According to Muccino, the heaviness — pun intended — of “Seven Pounds” required “an extreme amount of bravery on behalf of Will and myself. The script was the most challenging and risky project we had ever read. I looked into Will’s eyes, he looked into my eyes, and we kind of said to each other, ‘I’m onboard, are you?'”

The experience, he says, was like flying without a parachute: “Either you crash or you learn to fly.”

Muccino compares the emotional honesty of “Seven Pounds” to American filmmaking of the ’70s, which itself was inspired by the European cinema of prior decades. Everything, he says, boils down to human relationships. “No matter if the hero flies on a spaceship or lives in ancient Egypt or San Francisco, the thing is how this man behaves and carries on with his life, with his own obstacles … and how he manages to make dreams move forward and look ahead to his own future,” he says. “Those elements are universal.”

On reflecting about the working relationship between himself and the actor, Muccino agrees it makes sense that it would be someone from outside the Hollywood system who could pull such raw performances from the biggest box office star in the world, noting: “I wasn’t intimidated by (Smith’s) stature because I didn’t grow up in this country. I wasn’t fed by the brightness of his career.

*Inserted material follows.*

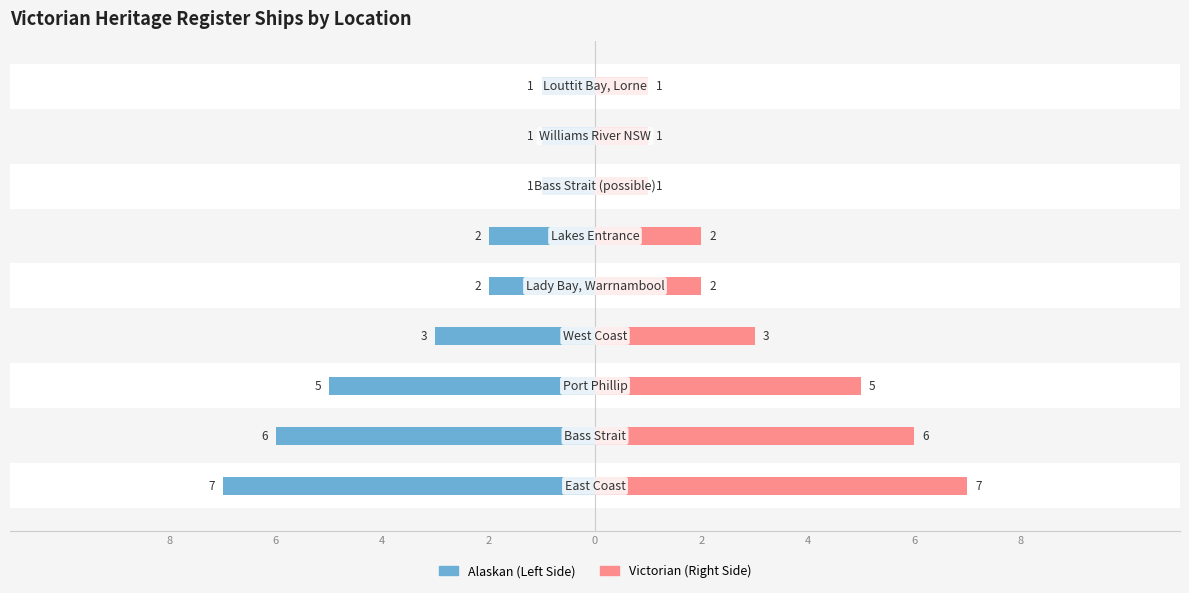

Reading left to right, what are all the values shown in this chart?

Location Count (Left): -7	-6	-5	-3	-2	-2	-1	-1	-1
Location Count (Right): 7	6	5	3	2	2	1	1	1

“I also knew that if things didn’t go well I could always go back to my own country and make movies over there,” Muccino adds. “This allowed me to be braver and more focused on what I really had to tell in the story, rather than what (the producers) wanted.”

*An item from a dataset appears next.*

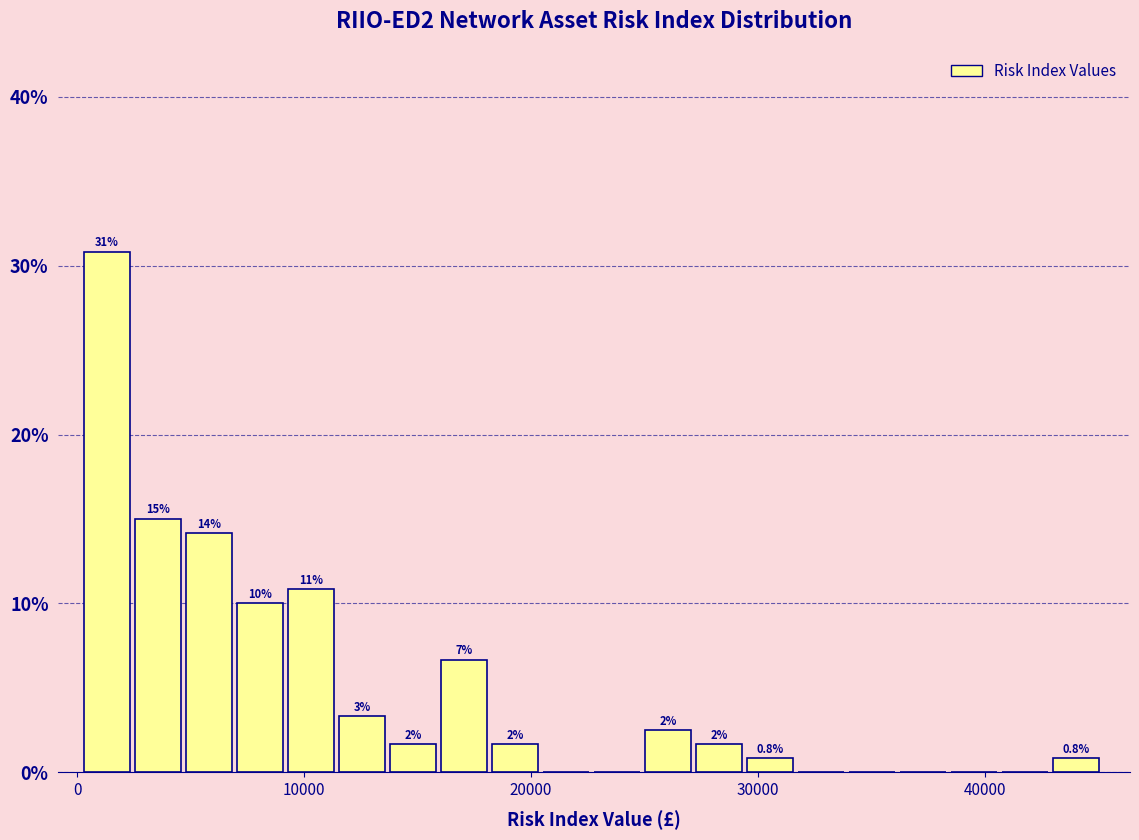

Around what value on the x-axis is the tallest bar? Give the approximate position of its centre, as read against the axis.

1000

For the naturally charming and charismatic Smith, the task of inhabiting a broken, downcast character like Ben Thomas took its toll. Nieporte was on the “Seven Pounds” set for most of the shoot (it was filmed on location in Los Angeles), and he recalls: “Will was starting to wear it around with him. … About a week shy of us being finished, he said to me, ‘I am exhausted playing this character, I just wanna be done. I’m going home a different person; it weighs on me. I’ve loved it, but I am done.'”

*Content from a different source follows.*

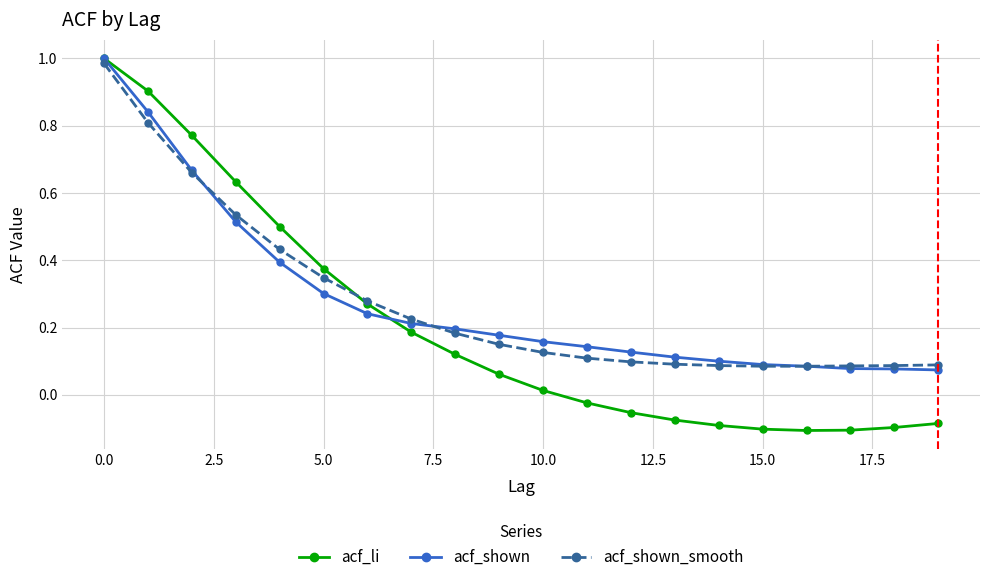

At how many categories does at least one series exceed 0?

20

Muccino agrees, saying: “I definitely believe that it was the hardest point of his career.”

The director credits the story’s redemptive power with bringing Smith “back to life, to the sunlight. … Somehow the rescue of this man by this woman rescued the man behind the mask, who was Will Smith.”

Dawson, who appeared with Smith in “Men in Black II,” fought hard for the role of Emily and found herself deeply affected by the experience.

“The breath of fresh air that I think Emily Posa is in the story is the breath of fresh air that it was for my personal experience,” she says. “Even though her mortality is so close and her reality can be so dark, her spirit is so light. The fact of the matter is you can’t avoid death, and to really think about it in such a strong way … I felt really grateful for making a bit more peace with it.”

As she observes, “There’s no way to do a line reading on that kind of stuff. When you’re asking someone, ‘Do you ever think about dying?’ you really gotta mean it. And when you’re really speaking from the heart, and you’re not just like, ‘Hey, pass the sugar,’ it’s amazing the kind of conversations you can have.”